Intel va produire des puces en empilant les circuits logiques en 3D
Appelé Foveros, ce procédé de fabrication permet de combiner des circuits logiques (CPU, GPU, mémoire, etc.) conçus selon des procédés différents (14 nm, 12 nm, etc.) dans une seule puce. Une manière souple de produire des puces complexes.
C’est souvent dans les conditions les plus difficiles qu’on est le plus créatif : face à la difficulté de réduire ses procédés de gravure, Intel était dans l’impasse. Alors que TSMC et Samsung gravent leurs puces en 7 nm, Intel a pris du retard et reste bloqué à 14 nm. Mais outre le peaufinage de son procédé (estampillé 14 nm ++ !) et l’annonce du passage prochain en 7 nm – courant 2019 ? – Intel n’est pas resté les bras croisés et annonce aujourd’hui sa technologie « Foveros ».

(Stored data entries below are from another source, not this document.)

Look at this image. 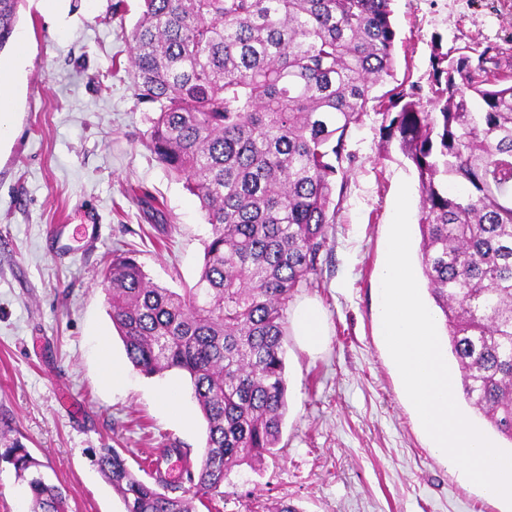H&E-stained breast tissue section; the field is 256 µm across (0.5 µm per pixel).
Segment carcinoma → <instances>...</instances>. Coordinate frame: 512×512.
Masks as SVG:
<instances>
[{
	"label": "carcinoma",
	"mask_w": 512,
	"mask_h": 512,
	"mask_svg": "<svg viewBox=\"0 0 512 512\" xmlns=\"http://www.w3.org/2000/svg\"><path fill=\"white\" fill-rule=\"evenodd\" d=\"M21 0H0V52ZM392 0H142L130 31L147 146L210 226L195 284L153 282L126 252L105 274L112 324L146 376L185 373L206 422L200 464L139 479L123 453L95 464L124 512H196L244 464L277 457L288 409V304L320 287L346 139L378 102L380 136L412 163L422 195L421 269L464 400L512 442V76L437 53L435 89L375 90L394 77ZM176 443L154 449L150 465ZM31 512H67V491L14 444Z\"/></svg>",
	"instance_id": "cac0c4a2"
}]
</instances>
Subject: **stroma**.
Listing matches in <instances>:
<instances>
[{
  "instance_id": "stroma-1",
  "label": "stroma",
  "mask_w": 512,
  "mask_h": 512,
  "mask_svg": "<svg viewBox=\"0 0 512 512\" xmlns=\"http://www.w3.org/2000/svg\"><path fill=\"white\" fill-rule=\"evenodd\" d=\"M395 80L429 90L434 51L455 58L498 49L512 63V0H393ZM140 0H21L15 42L0 52L13 78L15 127L0 144V439L19 441L68 512H124L91 461L125 449L141 471L174 442L199 463L205 423L189 379L128 369L112 388L101 343L125 361L108 315L104 275L113 250L134 252L153 280L179 290L203 264L208 226L198 200L146 145L151 114L126 71ZM369 113L347 142L336 224L316 302L328 329L312 354L284 338L288 410L282 455L241 466L213 512L285 501L298 512H512L436 457L380 336L379 274L401 182L410 193L411 261H420L421 193L397 142ZM177 383L184 425L159 391Z\"/></svg>"
}]
</instances>
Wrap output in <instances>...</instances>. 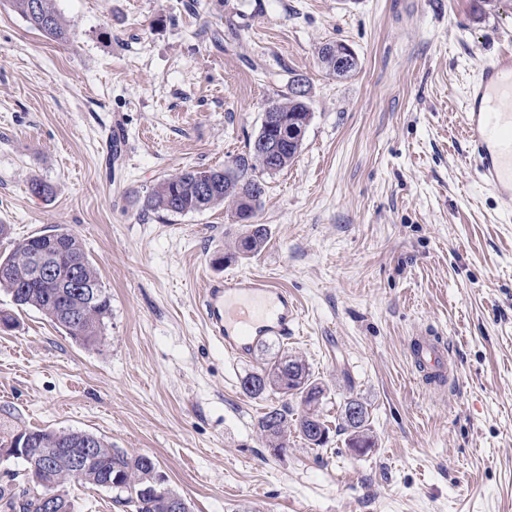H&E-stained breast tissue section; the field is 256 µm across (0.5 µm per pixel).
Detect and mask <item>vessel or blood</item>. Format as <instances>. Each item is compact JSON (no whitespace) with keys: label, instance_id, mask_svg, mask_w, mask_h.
Listing matches in <instances>:
<instances>
[{"label":"vessel or blood","instance_id":"obj_1","mask_svg":"<svg viewBox=\"0 0 512 512\" xmlns=\"http://www.w3.org/2000/svg\"><path fill=\"white\" fill-rule=\"evenodd\" d=\"M464 131L468 156L481 182L512 205V54L492 57L469 86ZM200 313L211 335L234 358L249 355L271 336L288 339L299 321V305L287 289L259 275L231 273L211 281ZM411 363L433 396L441 397L458 378L447 341L440 336H414Z\"/></svg>","mask_w":512,"mask_h":512}]
</instances>
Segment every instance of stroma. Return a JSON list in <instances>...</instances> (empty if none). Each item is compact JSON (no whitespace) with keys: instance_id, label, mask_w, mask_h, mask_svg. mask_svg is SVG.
Segmentation results:
<instances>
[{"instance_id":"1","label":"stroma","mask_w":512,"mask_h":512,"mask_svg":"<svg viewBox=\"0 0 512 512\" xmlns=\"http://www.w3.org/2000/svg\"><path fill=\"white\" fill-rule=\"evenodd\" d=\"M57 43L0 5V224L11 241L81 239L112 300L85 349L33 307L0 327V443L85 431L156 462L191 512H512V222L462 139V100L512 51V0H55ZM348 44L336 79L318 49ZM313 110L288 168L265 178L257 255L233 256L228 207L142 209L185 168L244 151L296 75ZM53 188L31 195L30 179ZM256 273L301 304L299 333L228 356L198 310L208 276ZM446 337V398L418 382L414 336ZM302 356L337 420L364 402L375 446L343 433L277 453L242 375ZM74 512H124L79 482Z\"/></svg>"}]
</instances>
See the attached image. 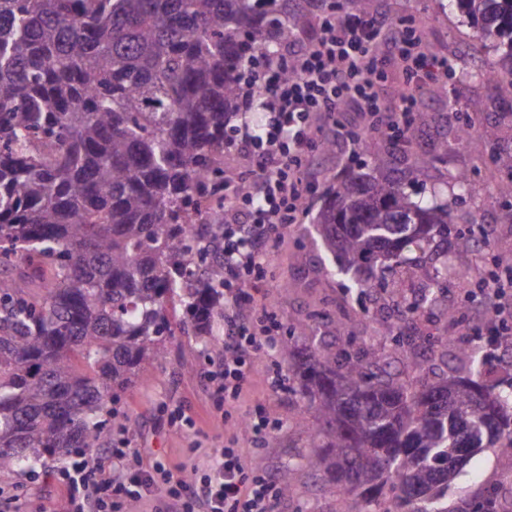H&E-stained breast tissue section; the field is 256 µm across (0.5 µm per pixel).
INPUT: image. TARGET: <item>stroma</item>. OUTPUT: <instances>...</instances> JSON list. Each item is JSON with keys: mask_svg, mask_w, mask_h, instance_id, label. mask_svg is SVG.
<instances>
[{"mask_svg": "<svg viewBox=\"0 0 512 512\" xmlns=\"http://www.w3.org/2000/svg\"><path fill=\"white\" fill-rule=\"evenodd\" d=\"M378 11L394 18H412L425 30L429 54L450 60L452 69L447 77L427 79L418 106L421 119L405 141L367 133L356 158H349L348 146L340 142L317 155L319 169L308 210L279 241L252 294L259 302H270L280 335H287L299 323L330 314L343 323L335 332L337 349L391 346L384 326L393 321L396 308L381 304L388 290H371L359 298L348 294L339 277L327 274L332 256L312 224L334 177L348 171L370 172L374 154H386L398 169L422 163L417 186L421 199L448 206L457 216L458 228L485 237L484 250L469 253L466 259L469 277H445L438 303L405 324L414 340L418 365L410 370L395 361L390 371L403 380L421 378L431 383L441 377L468 375L469 361L456 348L434 345L432 339L457 333L459 317L471 302L477 279L492 270V257L512 255V199L497 191L501 183L512 179V100L501 97L475 75L474 59L496 60L492 44L477 37L467 19L442 6L440 0H379ZM465 117L471 121L473 134L495 129L497 138L491 149L477 151L458 140L459 123ZM443 140L448 143L447 157L428 164V157ZM460 173L477 186L476 194L458 198L453 178ZM299 253L307 254V264L295 263ZM219 358L214 349L199 352L194 337L167 339L161 361L141 371L135 383L120 393L116 415L108 425L112 439L128 440L143 460L160 459L176 472L193 466L206 470L213 449L227 445L245 449L272 475L297 462L316 415L284 386L287 361L274 350L259 354L239 399L227 400L214 393L208 379L212 363ZM247 410L273 420L274 433L265 442H253L237 429L241 412ZM511 465L497 448L482 449L449 487V505L491 491L498 495L500 512H512V498L501 493ZM59 466V461L50 460L31 474L0 470V512H59L67 493L64 480L55 475ZM300 505L309 512H339L342 495L304 470L298 474L293 494L275 492L272 512H295Z\"/></svg>", "mask_w": 512, "mask_h": 512, "instance_id": "obj_1", "label": "stroma"}]
</instances>
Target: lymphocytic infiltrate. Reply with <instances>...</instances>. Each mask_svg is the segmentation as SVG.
Masks as SVG:
<instances>
[{
    "instance_id": "f902f5d3",
    "label": "lymphocytic infiltrate",
    "mask_w": 512,
    "mask_h": 512,
    "mask_svg": "<svg viewBox=\"0 0 512 512\" xmlns=\"http://www.w3.org/2000/svg\"><path fill=\"white\" fill-rule=\"evenodd\" d=\"M388 60L403 63L413 80L394 108L379 92L382 65ZM290 67L294 75L283 77V70ZM450 67L448 59L427 57L417 28L349 9L322 15L311 38H296L256 68L264 134H242L239 143L257 156V166L243 175L242 188L224 190V214L229 219L219 247L224 258V360L216 376L225 393L238 396L255 357L275 345L271 326L251 328L244 323L253 303L250 277L287 233L312 185L310 153L319 133L310 124L311 116L330 117L351 103L367 132L386 130L395 138L407 137L425 78ZM510 281L508 264L503 275L482 281L478 290L483 317L500 332L505 329L501 315ZM210 469V475L199 479L191 472H173L158 461L129 482H113L101 478L97 458L85 455L60 469L68 488L63 512H103L101 491L142 498L159 483L168 485L170 495L189 496L205 512H270L271 480L256 476L253 459L240 449H216Z\"/></svg>"
}]
</instances>
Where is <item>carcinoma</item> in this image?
I'll return each mask as SVG.
<instances>
[{"instance_id":"1","label":"carcinoma","mask_w":512,"mask_h":512,"mask_svg":"<svg viewBox=\"0 0 512 512\" xmlns=\"http://www.w3.org/2000/svg\"><path fill=\"white\" fill-rule=\"evenodd\" d=\"M320 0H0V469L34 471L104 439L112 403L163 356L166 338L220 346L224 266L213 244L239 175L213 167L234 143L232 121L259 100L250 77L296 37ZM373 15L377 0H336ZM512 74V0H452ZM350 174L330 186L315 229L360 293L448 239L456 215L416 201L415 166L395 177ZM205 225L196 236L186 226ZM472 234L458 233L459 271ZM408 318L437 299L448 260ZM289 366V389L317 415L307 450L279 474L292 492L307 469L336 485L343 512H448L458 448L498 445L512 457V389L492 391L481 361L435 383L398 382L375 368L393 347L343 351L322 343Z\"/></svg>"}]
</instances>
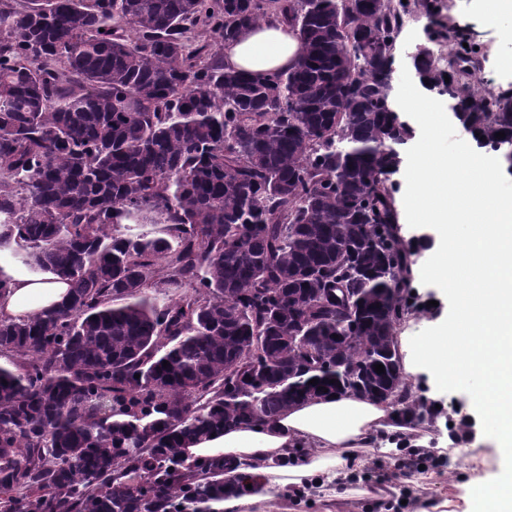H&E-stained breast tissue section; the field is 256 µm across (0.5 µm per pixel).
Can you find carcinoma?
Returning a JSON list of instances; mask_svg holds the SVG:
<instances>
[{
  "label": "carcinoma",
  "mask_w": 512,
  "mask_h": 512,
  "mask_svg": "<svg viewBox=\"0 0 512 512\" xmlns=\"http://www.w3.org/2000/svg\"><path fill=\"white\" fill-rule=\"evenodd\" d=\"M415 9L449 48L414 61L425 89L512 152V91L479 87L437 0H0V246L70 288L0 319V512H211L257 477L185 448L328 393L442 416L395 342L429 312L393 180ZM271 19L296 66L224 67L216 42ZM143 223L162 235L122 231ZM425 25L426 19L424 17L416 15L407 17L397 39V61L393 74V93L396 99L405 94L412 81V64L406 59L405 54L408 51H414L417 45L426 44L433 52L435 64L441 69H448V42L444 40L434 43L428 42ZM419 48L420 45L416 47L414 52L408 53L407 56L412 60Z\"/></svg>",
  "instance_id": "1"
}]
</instances>
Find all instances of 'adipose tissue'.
<instances>
[{
  "mask_svg": "<svg viewBox=\"0 0 512 512\" xmlns=\"http://www.w3.org/2000/svg\"><path fill=\"white\" fill-rule=\"evenodd\" d=\"M299 52L294 32L279 22L261 23L221 49L225 66L253 73L288 69ZM457 159L470 176L454 183L447 159L416 158L408 205L413 219L438 228L426 279L444 287L453 272L464 277L468 289L459 296L457 314L436 335L401 337V367L443 389L476 379L479 388L458 421L490 432L501 463L512 468V198L495 190L508 164L500 154L481 151L470 132ZM68 294L67 284L53 276L12 273L0 296V317L30 318L61 305ZM395 412L389 403L351 392L315 398L292 405L274 422L225 429L188 453L221 455L257 474L253 492L226 497L219 505L220 512H249L275 487L335 492L366 465V451L388 454L416 435L433 434V424H412ZM460 500L474 512H512V482L484 478L462 487L449 482L443 507L451 512Z\"/></svg>",
  "mask_w": 512,
  "mask_h": 512,
  "instance_id": "obj_1",
  "label": "adipose tissue"
}]
</instances>
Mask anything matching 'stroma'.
<instances>
[{
    "instance_id": "obj_1",
    "label": "stroma",
    "mask_w": 512,
    "mask_h": 512,
    "mask_svg": "<svg viewBox=\"0 0 512 512\" xmlns=\"http://www.w3.org/2000/svg\"><path fill=\"white\" fill-rule=\"evenodd\" d=\"M447 7L452 23L467 26L478 35L482 45V57L479 62L478 75L484 88L494 92L512 89V72L501 66L504 56L512 54V17L504 18L497 26L484 24L477 12L475 0H438ZM426 20L421 16L407 17L401 34L397 39L396 65L393 74V93L403 95L412 81V65L407 58L408 52L417 45L429 44L434 61L439 68L448 66V43L444 40L428 42L425 33ZM406 121L414 130L413 138L405 147L406 161H413L420 151L431 149L450 157L458 152L462 126L449 124L448 131L440 136H432L427 118L420 112H409ZM431 260L430 253H422L413 266V278L420 281L421 292L425 295H442L439 311L432 316H414L404 322L401 333L408 336H429L446 320L457 312L455 294H440L436 284L423 281L422 274ZM472 443L487 453L486 462H472L458 456L455 452L456 441L442 432H435L423 453L411 455L409 449L382 454L369 453V462L365 469L354 472L349 480L351 488H381L389 491L390 512H411L412 502H439L441 496L437 490L438 483L454 479L457 483H467L483 477L496 475L500 471V462L493 454V440L489 433H478ZM271 503H259L253 512H325L327 505L317 490L308 488L295 490L291 487H278L272 490Z\"/></svg>"
}]
</instances>
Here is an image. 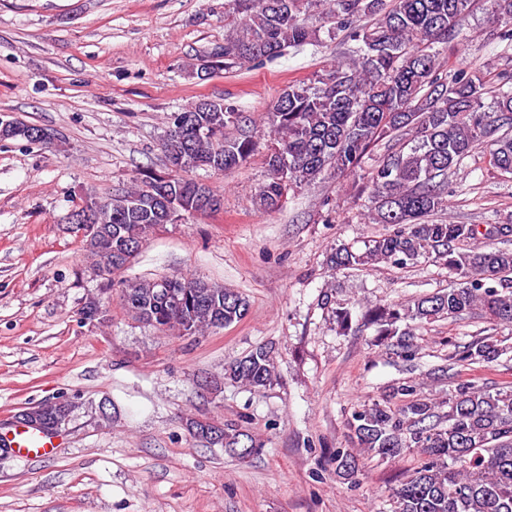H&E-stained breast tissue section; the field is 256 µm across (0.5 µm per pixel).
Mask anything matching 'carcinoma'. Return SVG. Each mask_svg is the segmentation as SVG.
<instances>
[{
    "instance_id": "carcinoma-1",
    "label": "carcinoma",
    "mask_w": 512,
    "mask_h": 512,
    "mask_svg": "<svg viewBox=\"0 0 512 512\" xmlns=\"http://www.w3.org/2000/svg\"><path fill=\"white\" fill-rule=\"evenodd\" d=\"M474 0H225L228 34L218 69L244 66L277 56L288 47L318 41L308 23L319 9L332 23L329 32L341 44H359L350 57L339 56L312 79L293 82L269 113V176L259 186L256 203L264 209L282 205L289 192L327 172L356 175L379 142L388 154L370 169L371 206L366 218L394 230L359 252L342 245L329 256L336 270L388 264L406 267L433 258L463 285L416 298L406 304H379L362 314L377 328V343L387 355L413 362L410 324L452 319L473 310L495 323L512 324V249L491 245L509 241L512 224H490L487 244L470 242L476 224L434 219L448 207V174L482 149L489 165L512 175V77L497 85L480 68L444 69L434 44L463 36L460 22ZM486 21L499 28L496 38L512 41V0H483ZM243 115L223 101L206 108L195 103L168 117L161 149L167 171L141 172L138 184L106 197L89 195L84 207L97 224L86 240L95 274L108 277L125 267L122 248L140 249L158 224H171L178 213L195 208L197 194H216L211 186L180 176L193 169L214 174L233 170L254 154L255 136L234 135ZM37 126L21 121L0 124L1 140H27ZM160 187L180 202L179 212L149 206ZM180 287L178 305L166 300L163 287ZM126 312L136 321L167 332L194 335L224 328L249 311L241 294L200 278L176 274L139 279L122 289ZM405 328H399V323ZM507 347L492 336L478 338L448 360L486 366L499 362ZM225 376L250 389L269 386L275 377L274 349L259 345L224 367ZM388 402L363 405L351 412L347 427L355 447L336 449L330 457L345 479L358 471V457L396 458L409 448L423 456L421 466L392 494L391 512H512V387L493 393L469 383L448 392V414L418 397L413 382L392 388ZM76 402L68 398L27 409L49 425L71 421ZM188 431L209 444L251 455L263 448L233 423L224 427L187 421Z\"/></svg>"
}]
</instances>
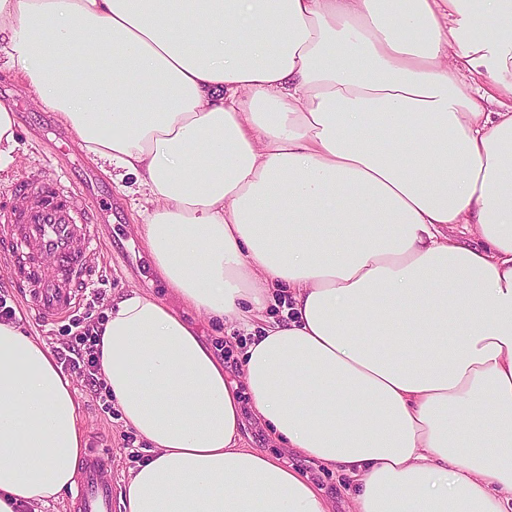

Ce nom cache un procédé de fabrication de puces de type « SoC » (system on a chip) qui fonctionne un peu comme un genre de (super) Lego. Au lieu de concevoir une puce monolithique qui contient toutes les puces logiques (CPU, GPU, mémoire, etc.) mais qui est peu flexible, complexe à concevoir et à produire, Intel peut, grâce à Foveros, produire les éléments séparément.Plusieurs intérêts à cela : chaque élément peut être produit avec la technologie de gravure la plus adaptée, la puce est modulaire et peut être facilement adaptée pour d’autres besoins, etc. Mais il y avait une limite d’importance, à savoir la taille de l’ensemble. Intel et ses concurrents avaient pour l’heure uniquement assemblé des circuits logiques en deux dimensions, rendant la puce finale très encombrante, comme celle qu’elle avait présentée au CES 2018 qui comprenait un CPU Intel, un GPU AMD et de la mémoire HBM.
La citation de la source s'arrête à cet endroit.